(Extracted page text data)

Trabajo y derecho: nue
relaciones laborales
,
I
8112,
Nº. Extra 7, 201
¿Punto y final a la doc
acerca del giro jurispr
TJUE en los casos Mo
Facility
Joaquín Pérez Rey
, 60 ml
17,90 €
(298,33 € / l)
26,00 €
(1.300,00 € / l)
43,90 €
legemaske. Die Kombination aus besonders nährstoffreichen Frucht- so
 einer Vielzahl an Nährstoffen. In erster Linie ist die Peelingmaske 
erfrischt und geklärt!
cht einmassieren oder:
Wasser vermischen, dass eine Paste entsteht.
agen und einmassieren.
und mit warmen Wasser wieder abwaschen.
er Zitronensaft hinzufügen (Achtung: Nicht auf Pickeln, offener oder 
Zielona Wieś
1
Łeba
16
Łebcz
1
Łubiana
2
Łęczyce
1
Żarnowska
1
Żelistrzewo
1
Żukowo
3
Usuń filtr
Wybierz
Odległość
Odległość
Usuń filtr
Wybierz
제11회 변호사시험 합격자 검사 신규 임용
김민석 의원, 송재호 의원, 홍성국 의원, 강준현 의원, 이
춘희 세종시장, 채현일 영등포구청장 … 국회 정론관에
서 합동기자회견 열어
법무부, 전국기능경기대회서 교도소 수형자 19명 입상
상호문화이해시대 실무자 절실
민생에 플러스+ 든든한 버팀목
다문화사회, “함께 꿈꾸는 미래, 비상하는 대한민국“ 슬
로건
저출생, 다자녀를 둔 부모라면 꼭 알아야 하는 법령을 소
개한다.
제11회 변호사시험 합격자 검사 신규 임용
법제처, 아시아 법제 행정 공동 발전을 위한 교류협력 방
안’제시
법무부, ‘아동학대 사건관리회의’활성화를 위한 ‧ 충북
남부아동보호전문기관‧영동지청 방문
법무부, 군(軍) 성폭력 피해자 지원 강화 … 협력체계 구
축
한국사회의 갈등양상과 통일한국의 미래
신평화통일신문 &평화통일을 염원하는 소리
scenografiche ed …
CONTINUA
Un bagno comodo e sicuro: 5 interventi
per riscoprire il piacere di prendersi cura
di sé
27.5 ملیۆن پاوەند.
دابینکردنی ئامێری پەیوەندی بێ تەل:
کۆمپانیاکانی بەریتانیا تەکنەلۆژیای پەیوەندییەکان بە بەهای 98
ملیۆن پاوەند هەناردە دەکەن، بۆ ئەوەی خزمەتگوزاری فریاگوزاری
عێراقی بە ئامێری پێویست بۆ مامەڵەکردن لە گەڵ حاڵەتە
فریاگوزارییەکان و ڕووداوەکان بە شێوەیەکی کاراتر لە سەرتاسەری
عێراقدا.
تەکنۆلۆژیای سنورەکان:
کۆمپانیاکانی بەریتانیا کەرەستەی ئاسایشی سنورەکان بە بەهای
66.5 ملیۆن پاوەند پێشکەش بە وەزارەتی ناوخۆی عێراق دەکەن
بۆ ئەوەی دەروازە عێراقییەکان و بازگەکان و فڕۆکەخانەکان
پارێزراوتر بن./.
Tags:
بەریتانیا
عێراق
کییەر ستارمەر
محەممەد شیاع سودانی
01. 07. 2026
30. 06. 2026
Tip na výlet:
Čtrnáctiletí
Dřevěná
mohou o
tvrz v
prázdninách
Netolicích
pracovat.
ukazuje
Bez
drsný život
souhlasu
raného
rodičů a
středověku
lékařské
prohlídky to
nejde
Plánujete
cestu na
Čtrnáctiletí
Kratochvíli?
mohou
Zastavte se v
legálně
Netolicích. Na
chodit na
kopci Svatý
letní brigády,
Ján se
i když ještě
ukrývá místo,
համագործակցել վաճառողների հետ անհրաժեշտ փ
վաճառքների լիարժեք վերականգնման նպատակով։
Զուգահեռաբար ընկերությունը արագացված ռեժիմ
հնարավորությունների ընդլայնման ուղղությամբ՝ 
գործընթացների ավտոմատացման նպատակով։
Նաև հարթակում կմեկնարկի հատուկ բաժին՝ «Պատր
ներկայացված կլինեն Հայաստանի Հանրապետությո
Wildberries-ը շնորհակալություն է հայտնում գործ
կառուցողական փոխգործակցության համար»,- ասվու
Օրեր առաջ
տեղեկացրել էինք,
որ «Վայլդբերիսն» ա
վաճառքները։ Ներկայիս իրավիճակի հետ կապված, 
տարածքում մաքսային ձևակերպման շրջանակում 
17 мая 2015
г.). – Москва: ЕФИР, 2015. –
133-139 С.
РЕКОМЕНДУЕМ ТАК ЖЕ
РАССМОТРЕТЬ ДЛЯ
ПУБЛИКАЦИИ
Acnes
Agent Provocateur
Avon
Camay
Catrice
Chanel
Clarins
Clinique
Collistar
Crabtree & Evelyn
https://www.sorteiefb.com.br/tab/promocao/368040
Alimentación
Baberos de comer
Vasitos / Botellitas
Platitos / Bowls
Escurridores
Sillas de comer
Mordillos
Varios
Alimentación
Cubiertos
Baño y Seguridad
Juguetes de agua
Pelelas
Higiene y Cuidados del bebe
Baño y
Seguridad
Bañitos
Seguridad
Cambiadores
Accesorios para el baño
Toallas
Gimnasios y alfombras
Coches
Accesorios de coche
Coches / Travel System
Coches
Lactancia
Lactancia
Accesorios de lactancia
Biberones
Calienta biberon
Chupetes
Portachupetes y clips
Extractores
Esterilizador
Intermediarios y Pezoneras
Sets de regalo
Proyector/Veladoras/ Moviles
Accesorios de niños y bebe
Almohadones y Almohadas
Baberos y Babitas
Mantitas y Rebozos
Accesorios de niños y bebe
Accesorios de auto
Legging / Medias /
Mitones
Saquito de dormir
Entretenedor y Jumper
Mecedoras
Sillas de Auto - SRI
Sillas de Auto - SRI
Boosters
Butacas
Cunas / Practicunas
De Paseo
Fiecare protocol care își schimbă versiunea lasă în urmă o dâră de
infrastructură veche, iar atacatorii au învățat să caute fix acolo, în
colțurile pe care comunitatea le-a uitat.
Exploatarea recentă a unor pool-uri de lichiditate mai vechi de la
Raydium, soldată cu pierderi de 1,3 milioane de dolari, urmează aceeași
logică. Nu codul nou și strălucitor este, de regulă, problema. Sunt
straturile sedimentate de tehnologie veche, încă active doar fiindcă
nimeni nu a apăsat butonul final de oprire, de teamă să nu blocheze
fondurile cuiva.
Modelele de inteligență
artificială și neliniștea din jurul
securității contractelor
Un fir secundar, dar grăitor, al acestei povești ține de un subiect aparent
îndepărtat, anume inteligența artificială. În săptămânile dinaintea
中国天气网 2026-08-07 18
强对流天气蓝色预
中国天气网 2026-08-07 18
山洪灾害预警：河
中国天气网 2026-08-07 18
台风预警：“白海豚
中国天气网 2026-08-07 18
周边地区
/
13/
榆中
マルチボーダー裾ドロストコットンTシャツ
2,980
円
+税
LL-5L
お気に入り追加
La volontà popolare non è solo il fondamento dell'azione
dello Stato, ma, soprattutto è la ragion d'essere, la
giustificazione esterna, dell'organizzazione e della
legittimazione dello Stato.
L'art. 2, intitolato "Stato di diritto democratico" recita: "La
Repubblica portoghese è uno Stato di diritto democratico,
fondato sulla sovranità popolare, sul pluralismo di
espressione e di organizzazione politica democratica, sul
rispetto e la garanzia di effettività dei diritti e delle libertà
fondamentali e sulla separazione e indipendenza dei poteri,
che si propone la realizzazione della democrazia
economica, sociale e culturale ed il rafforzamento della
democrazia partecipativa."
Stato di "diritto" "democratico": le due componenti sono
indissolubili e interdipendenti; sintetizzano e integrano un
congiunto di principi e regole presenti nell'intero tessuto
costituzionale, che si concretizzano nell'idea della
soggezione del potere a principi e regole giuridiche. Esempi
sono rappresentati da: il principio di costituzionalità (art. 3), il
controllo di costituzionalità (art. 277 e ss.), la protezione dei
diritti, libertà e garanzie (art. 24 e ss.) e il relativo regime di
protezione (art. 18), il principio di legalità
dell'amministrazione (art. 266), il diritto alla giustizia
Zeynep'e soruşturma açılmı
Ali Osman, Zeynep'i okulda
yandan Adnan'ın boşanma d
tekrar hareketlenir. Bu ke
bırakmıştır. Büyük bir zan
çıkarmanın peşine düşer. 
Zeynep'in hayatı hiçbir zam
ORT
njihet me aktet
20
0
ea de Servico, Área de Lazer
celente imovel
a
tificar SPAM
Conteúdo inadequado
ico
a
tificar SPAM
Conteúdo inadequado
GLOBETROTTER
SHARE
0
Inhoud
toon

TASK TO COMPLETE :: In the listing, from its first line through the line holding "دابینکردنی ئامێری پەیوەندی", inclusive, swap each "Usuń filtr" for "Wyczyść filtr". Give back only those lines, otherwise unchanged.

RESULT ::
Trabajo y derecho: nue
relaciones laborales
,
I
8112,
Nº. Extra 7, 201
¿Punto y final a la doc
acerca del giro jurispr
TJUE en los casos Mo
Facility
Joaquín Pérez Rey
, 60 ml
17,90 €
(298,33 € / l)
26,00 €
(1.300,00 € / l)
43,90 €
legemaske. Die Kombination aus besonders nährstoffreichen Frucht- so
 einer Vielzahl an Nährstoffen. In erster Linie ist die Peelingmaske 
erfrischt und geklärt!
cht einmassieren oder:
Wasser vermischen, dass eine Paste entsteht.
agen und einmassieren.
und mit warmen Wasser wieder abwaschen.
er Zitronensaft hinzufügen (Achtung: Nicht auf Pickeln, offener oder 
Zielona Wieś
1
Łeba
16
Łebcz
1
Łubiana
2
Łęczyce
1
Żarnowska
1
Żelistrzewo
1
Żukowo
3
Wyczyść filtr
Wybierz
Odległość
Odległość
Wyczyść filtr
Wybierz
제11회 변호사시험 합격자 검사 신규 임용
김민석 의원, 송재호 의원, 홍성국 의원, 강준현 의원, 이
춘희 세종시장, 채현일 영등포구청장 … 국회 정론관에
서 합동기자회견 열어
법무부, 전국기능경기대회서 교도소 수형자 19명 입상
상호문화이해시대 실무자 절실
민생에 플러스+ 든든한 버팀목
다문화사회, “함께 꿈꾸는 미래, 비상하는 대한민국“ 슬
로건
저출생, 다자녀를 둔 부모라면 꼭 알아야 하는 법령을 소
개한다.
제11회 변호사시험 합격자 검사 신규 임용
법제처, 아시아 법제 행정 공동 발전을 위한 교류협력 방
안’제시
법무부, ‘아동학대 사건관리회의’활성화를 위한 ‧ 충북
남부아동보호전문기관‧영동지청 방문
법무부, 군(軍) 성폭력 피해자 지원 강화 … 협력체계 구
축
한국사회의 갈등양상과 통일한국의 미래
신평화통일신문 &평화통일을 염원하는 소리
scenografiche ed …
CONTINUA
Un bagno comodo e sicuro: 5 interventi
per riscoprire il piacere di prendersi cura
di sé
27.5 ملیۆن پاوەند.
دابینکردنی ئامێری پەیوەندی بێ تەل:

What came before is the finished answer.